A tablet in Chinese.

A Chinese head stone.

An example of an early Chinese Christian grave in which the Chinese tradition is maintained found another old cemetery in Singapore.

An example of an early Chinese Christian grave in which the Chinese tradition is maintained found another old cemetery in Singapore.

Mixed into the reminders of the old (Christian Cemetery), there are also the reminders of the new (Christian Cemetery). The “New Cemetery” or the Bukit Timah Christian Cemetery, replaced the Fort Canning cemetery as a Christian burial site and it was from the new cemetery that the cluster of gravestones seen in the northeast corner of the grounds had been moved from. The move was made when the graves in the new cemetery, located at what is today Kampong Java Park, were exhumed in 1970. The twelve graves stones that were moved were ones deemed to be of historical value by the then sub-committee on the Preservation of Buildings and Sites of Architectural and Historical Interest.

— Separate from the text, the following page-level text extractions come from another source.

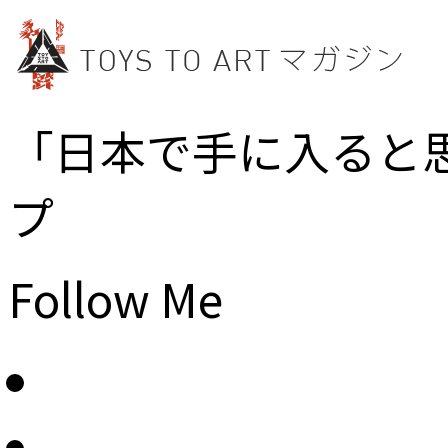
「日本で手に入ると
プ
Follow Me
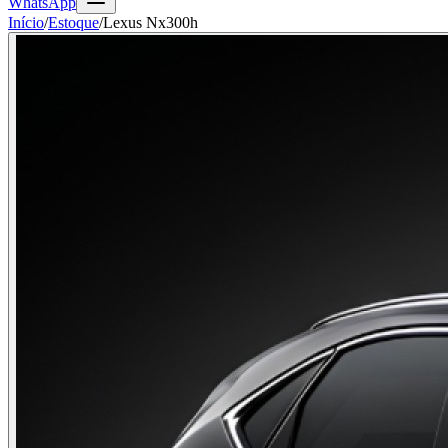
WhatsApp
Início
/
Estoque
/
Lexus Nx300h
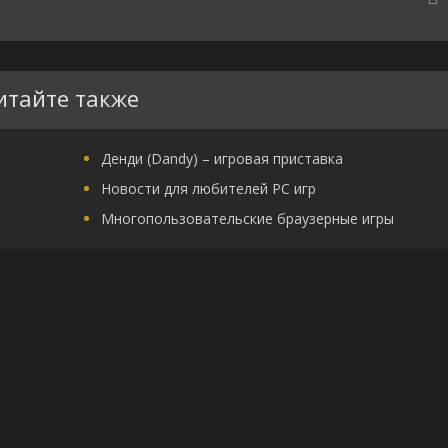
итайте также
Денди (Dandy) – игровая приставка
Новости для любителей PC игр
Многопользовательские браузерные игры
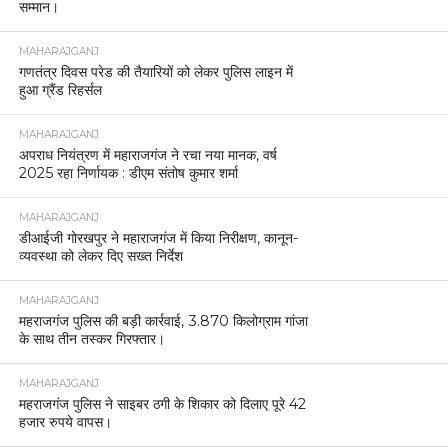
सम्मान।
MAHARAJGANJ
गणतंत्र दिवस परेड की तैयारियों को लेकर पुलिस लाइन में
हुआ ग्रैंड रिहर्सल
MAHARAJGANJ
अपराध नियंत्रण में महाराजगंज ने रचा नया मानक, वर्ष
2025 रहा निर्णायक : डीएम संतोष कुमार शर्मा
MAHARAJGANJ
डीआईजी गोरखपुर ने महाराजगंज में किया निरीक्षण, कानून-
व्यवस्था को लेकर दिए सख्त निर्देश
MAHARAJGANJ
महराजगंज पुलिस की बड़ी कार्रवाई, 3.870 किलोग्राम गांजा
के साथ तीन तस्कर गिरफ्तार।
MAHARAJGANJ
महराजगंज पुलिस ने साइबर ठगी के शिकार को दिलाए पूरे 42
हजार रुपये वापस।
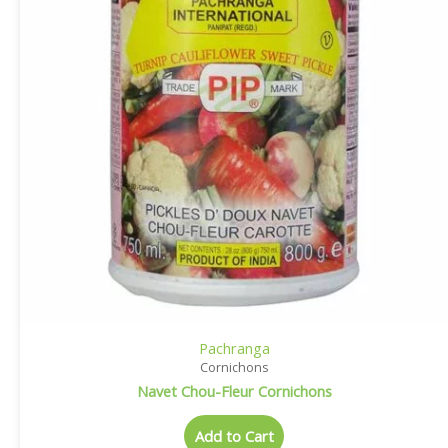
Pachranga
Cornichons
Navet Chou-Fleur Cornichons
Add to Cart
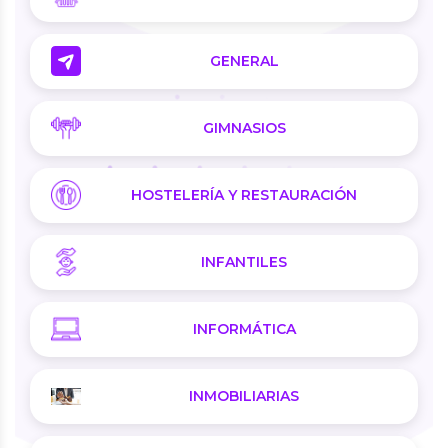
GENERAL
GIMNASIOS
HOSTELERÍA Y RESTAURACIÓN
INFANTILES
INFORMÁTICA
INMOBILIARIAS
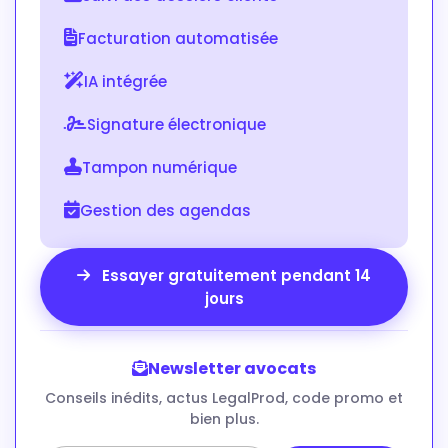
Facturation automatisée
IA intégrée
Signature électronique
Tampon numérique
Gestion des agendas
Essayer gratuitement pendant 14
jours
Newsletter avocats
Conseils inédits, actus LegalProd, code promo et
bien plus.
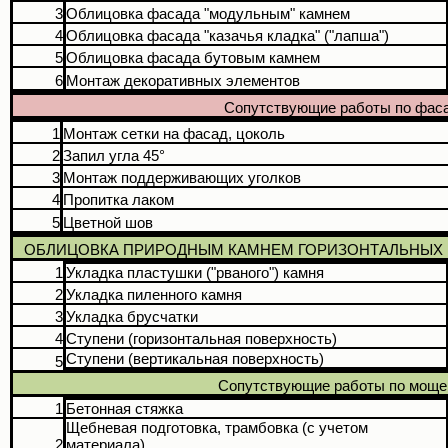
3
Облицовка фасада "модульным" камнем
4
Облицовка фасада "казачья кладка" ("лапша")
5
Облицовка фасада бутовым камнем
6
Монтаж декоративных элементов
Сопутствующие работы по фас
1
Монтаж сетки на фасад, цоколь
2
Запил угла 45°
3
Монтаж поддерживающих уголков
4
Пропитка лаком
5
Цветной шов
ОБЛИЦОВКА ПРИРОДНЫМ КАМНЕМ ГОРИЗОНТАЛЬНЫХ 
1
Укладка пластушки ("рваного") камня
2
Укладка пиленного камня
3
Укладка брусчатки
4
Ступени (горизонтальная поверхность)
Ступени (вертикальная поверхность)
5
Сопутствующие работы по мощ
1
Бетонная стяжка
Щебневая подготовка, трамбовка (с учетом
2
материала)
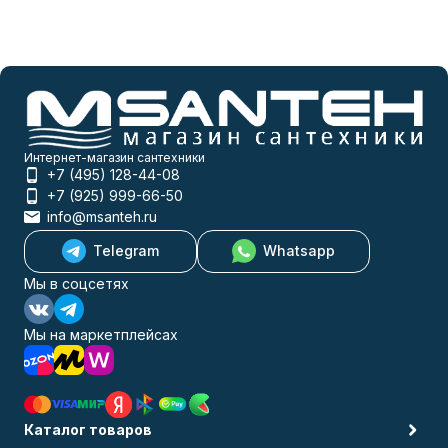
Интернет-магазин сантехники
+7 (495) 128-44-08
+7 (925) 999-66-50
info@msanteh.ru
Telegram
Whatsapp
Мы в соцсетях
Мы на маркетплейсах
Каталог товаров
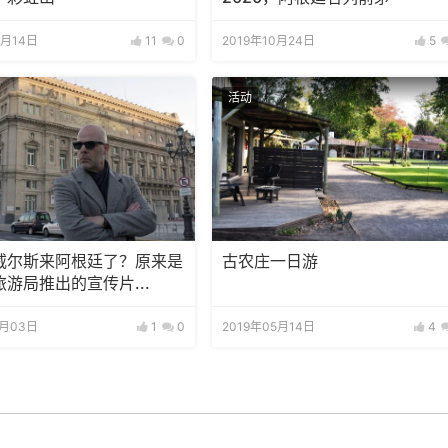
2月14日
11
0
2019年10月24日
5
活动
威尔斯来阿根廷了？原来是
古农庄一日游
游局推出的宣传片...
9月03日
1
0
2019年05月14日
4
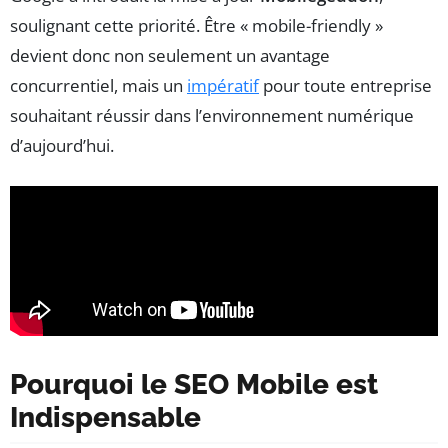
soulignant cette priorité. Être « mobile-friendly »
devient donc non seulement un avantage
concurrentiel, mais un
impératif
pour toute entreprise
souhaitant réussir dans l’environnement numérique
d’aujourd’hui.
Pourquoi le SEO Mobile est
Indispensable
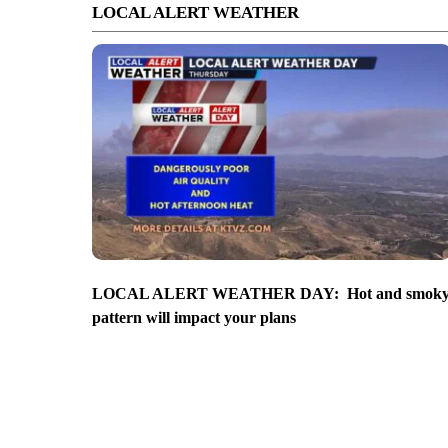
LOCAL ALERT WEATHER
LOCAL ALERT WEATHER DAY: Hot and smok
pattern will impact your plans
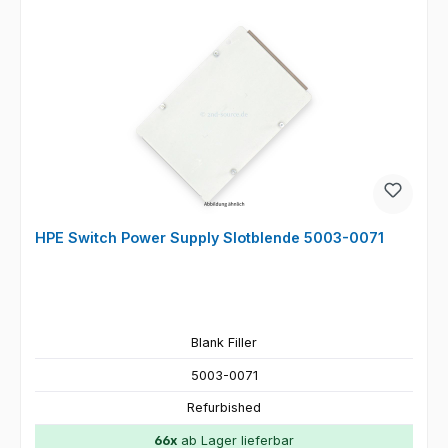
HPE Switch Power Supply Slotblende 5003-0071
Blank Filler
5003-0071
Refurbished
66x
ab Lager lieferbar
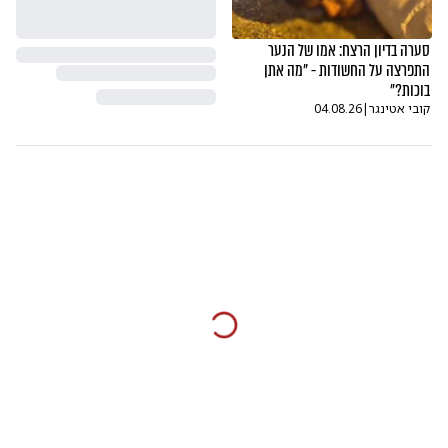
סערה בדיון הרצח: אמו של הנער
התפרצה על החשודות - "מה אתן
בוכות?"
קובי אטינגר
|
04.08.26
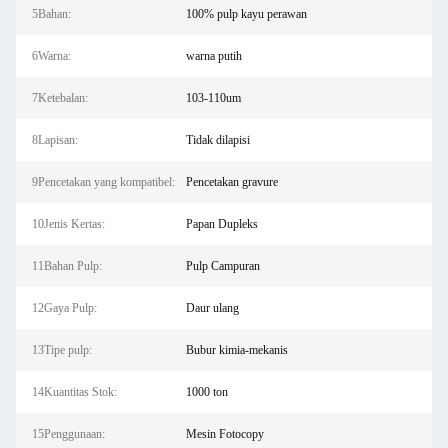
5Bahan:
100% pulp kayu perawan
6Warna:
warna putih
7Ketebalan:
103-110um
8Lapisan:
Tidak dilapisi
9Pencetakan yang kompatibel:
Pencetakan gravure
10Jenis Kertas:
Papan Dupleks
11Bahan Pulp:
Pulp Campuran
12Gaya Pulp:
Daur ulang
13Tipe pulp:
Bubur kimia-mekanis
14Kuantitas Stok:
1000 ton
15Penggunaan:
Mesin Fotocopy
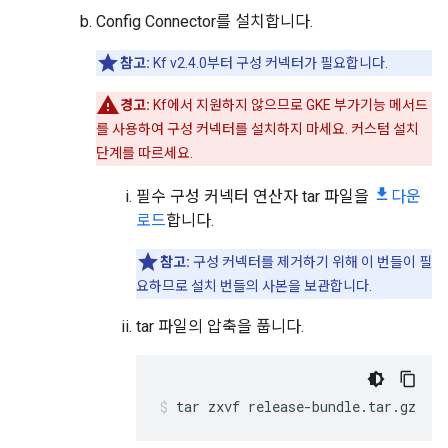
Config Connector를 설치합니다.
참고:
Kf v2.4.0부터 구성 커넥터가 필요합니다.
경고:
Kf에서 지원하지 않으므로 GKE 부가기능 메서드
를 사용하여 구성 커넥터를 설치하지 마세요. 커스텀 설치
단계를 따르세요.
필수 구성 커넥터 연산자 tar 파일을
다운
로드
합니다.
참고:
구성 커넥터를 제거하기 위해 이 번들이 필
요하므로 설치 번들의 사본을 보관합니다.
tar 파일의 압축을 풉니다.
tar
zxvf
release-bundle.tar.gz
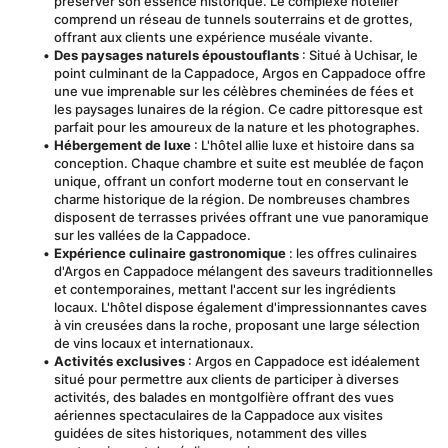
préserver son essence historique. Le complexe hôtelier 
comprend un réseau de tunnels souterrains et de grottes, 
offrant aux clients une expérience muséale vivante.
Des paysages naturels époustouflants
 : Situé à Uchisar, le 
point culminant de la Cappadoce, Argos en Cappadoce offre 
une vue imprenable sur les célèbres cheminées de fées et 
les paysages lunaires de la région. Ce cadre pittoresque est 
parfait pour les amoureux de la nature et les photographes.
Hébergement de luxe
 : L'hôtel allie luxe et histoire dans sa 
conception. Chaque chambre et suite est meublée de façon 
unique, offrant un confort moderne tout en conservant le 
charme historique de la région. De nombreuses chambres 
disposent de terrasses privées offrant une vue panoramique 
sur les vallées de la Cappadoce.
Expérience culinaire gastronomique
 : les offres culinaires 
d'Argos en Cappadoce mélangent des saveurs traditionnelles 
et contemporaines, mettant l'accent sur les ingrédients 
locaux. L'hôtel dispose également d'impressionnantes caves 
à vin creusées dans la roche, proposant une large sélection 
de vins locaux et internationaux.
Activités exclusives
 : Argos en Cappadoce est idéalement 
situé pour permettre aux clients de participer à diverses 
activités, des balades en montgolfière offrant des vues 
aériennes spectaculaires de la Cappadoce aux visites 
guidées de sites historiques, notamment des villes 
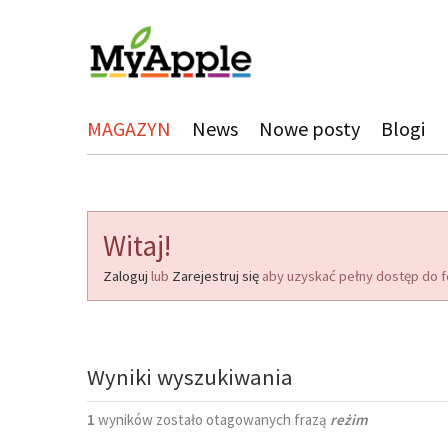
MAGAZYN
News
Nowe posty
Blogi
Witaj!
Zaloguj
lub
Zarejestruj się
aby uzyskać pełny dostęp do f
Wyniki wyszukiwania
1
wyników zostało otagowanych frazą
reżim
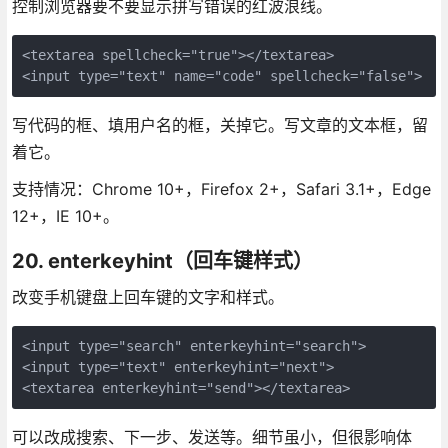
控制浏览器要不要显示拼写错误的红波浪线。
<textarea spellcheck="true"></textarea>

<input type="text" name="code" spellcheck="false">
写代码的框、填用户名的框，关掉它。写文章的文本框，留
着它。
支持情况：Chrome 10+，Firefox 2+，Safari 3.1+，Edge
12+，IE 10+。
20. enterkeyhint（回车键样式）
改变手机键盘上回车键的文字和样式。
<input type="search" enterkeyhint="search">

<input type="text" enterkeyhint="next">

<textarea enterkeyhint="send"></textarea>
可以改成搜索、下一步、发送等。细节虽小，但很影响体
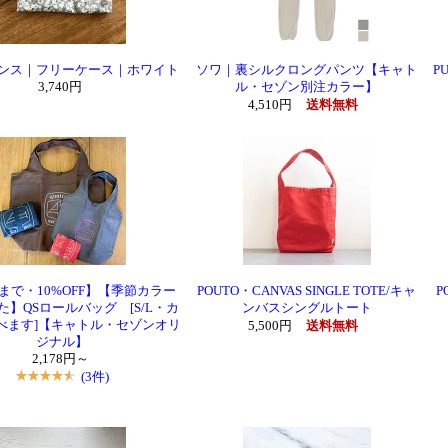
ンス｜フリーケース｜ホワイト
ソワ｜裏シルクロングパンツ【キャト
P
3,740円
ル・セゾン別注カラー】
4,510円
送料無料
6まで・10%OFF】【季節カラー
POUTO・CANVAS SINGLE TOTE/キャ
P
た】QSロールバッグ [S/L・カ
ンバスシングルトート
べます]【キャトル・セゾンオリ
5,500円
送料無料
ジナル】
2,178円～
(3件)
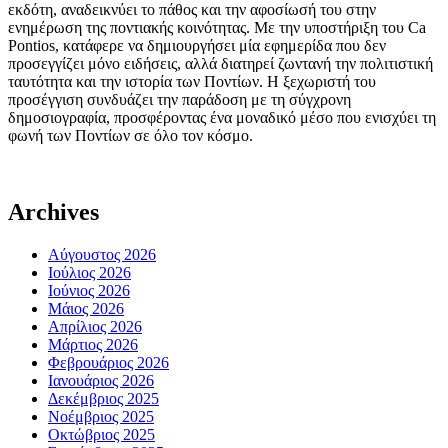
εκδότη, αναδεικνύει το πάθος και την αφοσίωσή του στην
ενημέρωση της ποντιακής κοινότητας. Με την υποστήριξη του Ca
Pontios, κατάφερε να δημιουργήσει μία εφημερίδα που δεν
προσεγγίζει μόνο ειδήσεις, αλλά διατηρεί ζωντανή την πολιτιστική
ταυτότητα και την ιστορία των Ποντίων. Η ξεχωριστή του
προσέγγιση συνδυάζει την παράδοση με τη σύγχρονη
δημοσιογραφία, προσφέροντας ένα μοναδικό μέσο που ενισχύει τη
φωνή των Ποντίων σε όλο τον κόσμο.
Archives
Αύγουστος 2026
Ιούλιος 2026
Ιούνιος 2026
Μάιος 2026
Απρίλιος 2026
Μάρτιος 2026
Φεβρουάριος 2026
Ιανουάριος 2026
Δεκέμβριος 2025
Νοέμβριος 2025
Οκτώβριος 2025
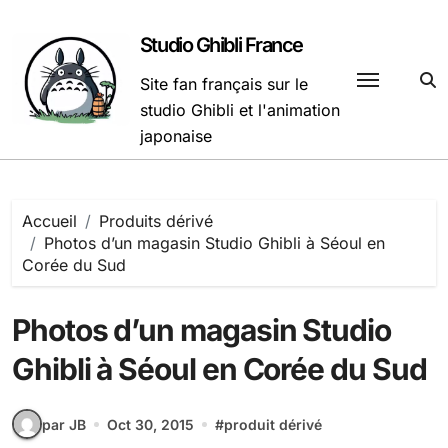
Passer
au
Studio Ghibli France
contenu
Site fan français sur le
studio Ghibli et l'animation
japonaise
Accueil
Produits dérivé
Photos d’un magasin Studio Ghibli à Séoul en
Corée du Sud
Photos d’un magasin Studio
Ghibli à Séoul en Corée du Sud
par JB
Oct 30, 2015
#
produit dérivé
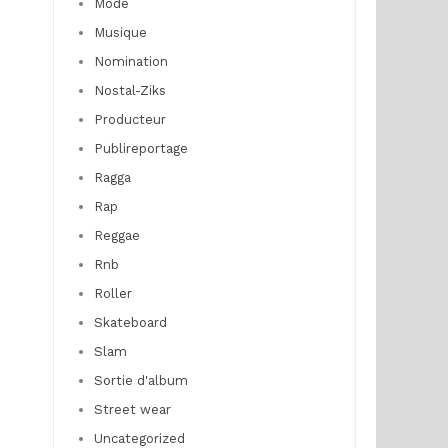
Mode
Musique
Nomination
Nostal-Ziks
Producteur
Publireportage
Ragga
Rap
Reggae
Rnb
Roller
Skateboard
Slam
Sortie d'album
Street wear
Uncategorized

Gravestones moved from the 'New Cemetery' at the northeastern corner of Fort Canning Green.

Gravestones moved from the ‘New Cemetery’ at the northeastern corner of Fort Canning Green.

The exhumation of the remaining graves, undertaken in the mid 1970s, was part of an exercise to turn turn the hill into a huge park and green lung in the city. Named Central Park, it extended the reach of a previous public park, King George V Park on the west side of the hill, across to the east of the hill and incorporated parts of which had previously been used by the military, as well as the former cemetery site. Plans then included a roller skating rink, which was built, and also a cascading founding. The latter would have occupied the grounds of the cemetery and was fortunately not built, leaving us with a space in which the ghosts of the past are not forgotten.

King George V Park.

King George V Park.

A southward view through the James Brooke Napier memorial.

A southward view through the James Brooke Napier memorial.